If the picture is too big to fit in conv2dTransponse, you can use Cropping2d layer so it crops the picture on wished size. This works if input picture has even number of pixels.
I am trying to rewrite a Sequential model of Network In Network CNN using Functional API. I use it with CIFAR-10 dataset. The Sequential model trains without a problem, but Functional API model gets stuck. I probably missed something when rewriting the model.
Here's a reproducible example:
Dependencies:
from keras.models import Model, Input, Sequential
from keras.layers import Conv2D, MaxPooling2D, GlobalAveragePooling2D, Dropout, Activation
from keras.utils import to_categorical
from keras.losses import categorical_crossentropy
from keras.optimizers import Adam
from keras.datasets import cifar10
Loading the dataset:
(x_train, y_train), (x_test, y_test) = cifar10.load_data()
x_train = x_train / 255.
x_test = x_test / 255.
y_train = to_categorical(y_train, num_classes=10)
y_test = to_categorical(y_test, num_classes=10)
input_shape = x_train[0,:,:,:].shape
Here's the working Sequential model:
model = Sequential()
#mlpconv block1
model.add(Conv2D(32, (5, 5), activation='relu',padding='valid',input_shape=input_shape))
model.add(Conv2D(32, (1, 1), activation='relu'))
model.add(Conv2D(32, (1, 1), activation='relu'))
model.add(MaxPooling2D((2,2)))
model.add(Dropout(0.5))
#mlpconv block2
model.add(Conv2D(64, (3, 3), activation='relu',padding='valid'))

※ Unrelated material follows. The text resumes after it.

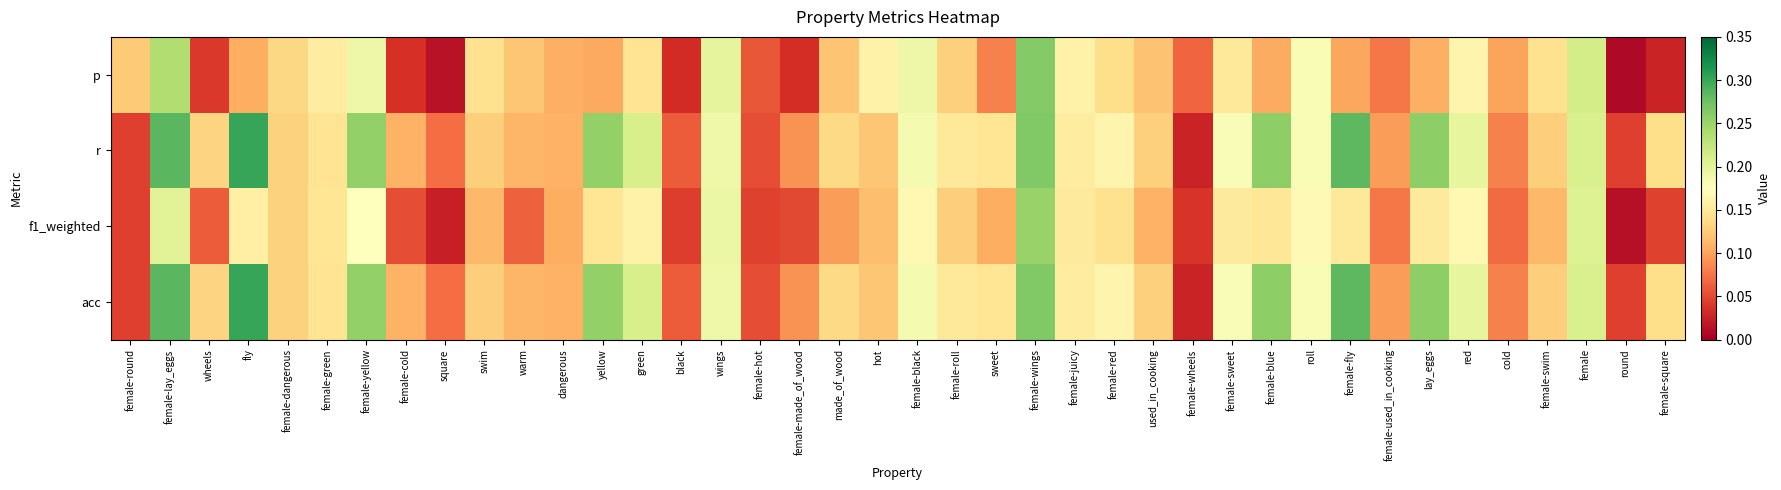

How many series are shown in this chart?

4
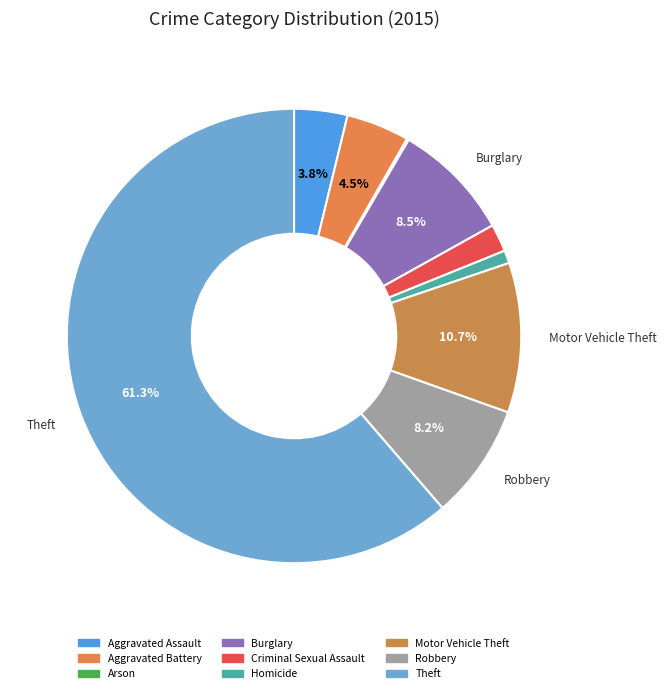

How many segments does this pie chart have?

9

model.add(Conv2D(64, (1, 1), activation='relu'))
model.add(Conv2D(64, (1, 1), activation='relu'))
model.add(MaxPooling2D((2,2)))
model.add(Dropout(0.5))
#mlpconv block3
model.add(Conv2D(128, (3, 3), activation='relu',padding='valid'))
model.add(Conv2D(32, (1, 1), activation='relu'))

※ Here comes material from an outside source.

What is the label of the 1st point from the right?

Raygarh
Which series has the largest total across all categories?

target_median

model.add(Conv2D(10, (1, 1), activation='relu'))
model.add(GlobalAveragePooling2D())
model.add(Activation('softmax'))
Compile and train:
model.compile(loss=categorical_crossentropy, optimizer=Adam(), metrics=['acc'])
_ = model.fit(x=x_train, y=y_train, batch_size=32,
epochs=200, verbose=1,validation_split=0.2)

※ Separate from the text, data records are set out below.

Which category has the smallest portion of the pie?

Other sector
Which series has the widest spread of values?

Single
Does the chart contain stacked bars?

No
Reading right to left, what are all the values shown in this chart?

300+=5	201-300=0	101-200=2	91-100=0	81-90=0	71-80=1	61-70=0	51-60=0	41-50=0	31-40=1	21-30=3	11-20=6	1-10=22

In three epochs the model gets close to 50% validation accuracy.
Here's the same model rewritten using Functional API:
model_input = Input(shape=input_shape)
#mlpconv block1
x = Conv2D(32, (5, 5), activation='relu',padding='valid')(model_input)
x = Conv2D(32, (1, 1), activation='relu')(x)
x = Conv2D(32, (1, 1), activation='relu')(x)
x = MaxPooling2D((2,2))(x)
x = Dropout(0.5)(x)
#mlpconv block2
x = Conv2D(64, (3, 3), activation='relu',padding='valid')(x)
x = Conv2D(64, (1, 1), activation='relu')(x)
x = Conv2D(64, (1, 1), activation='relu')(x)
x = MaxPooling2D((2,2))(x)
x = Dropout(0.5)(x)
#mlpconv block3
x = Conv2D(128, (3, 3), activation='relu',padding='valid')(x)
x = Conv2D(32, (1, 1), activation='relu')(x)
x = Conv2D(10, (1, 1), activation='relu')(x)
x = GlobalAveragePooling2D()(x)
x = Activation(activation='softmax')(x)
model = Model(model_input, x, name='nin_cnn')
This model is then compiled using the same parameters as the Sequential model. When trained, the training accuracy gets stuck at 0.10, meaning the model doesn't get better and randomly chooses one of 10 classes.
What did I miss when rewriting the model? When calling model.summary() the models look identical except for the explicit Input layer in the Functional API model.
Removing activation in the final conv layer solves the problem:
x = Conv2D(10, (1, 1))(x)
Still not sure why the Sequential model works fine with activation in that layer.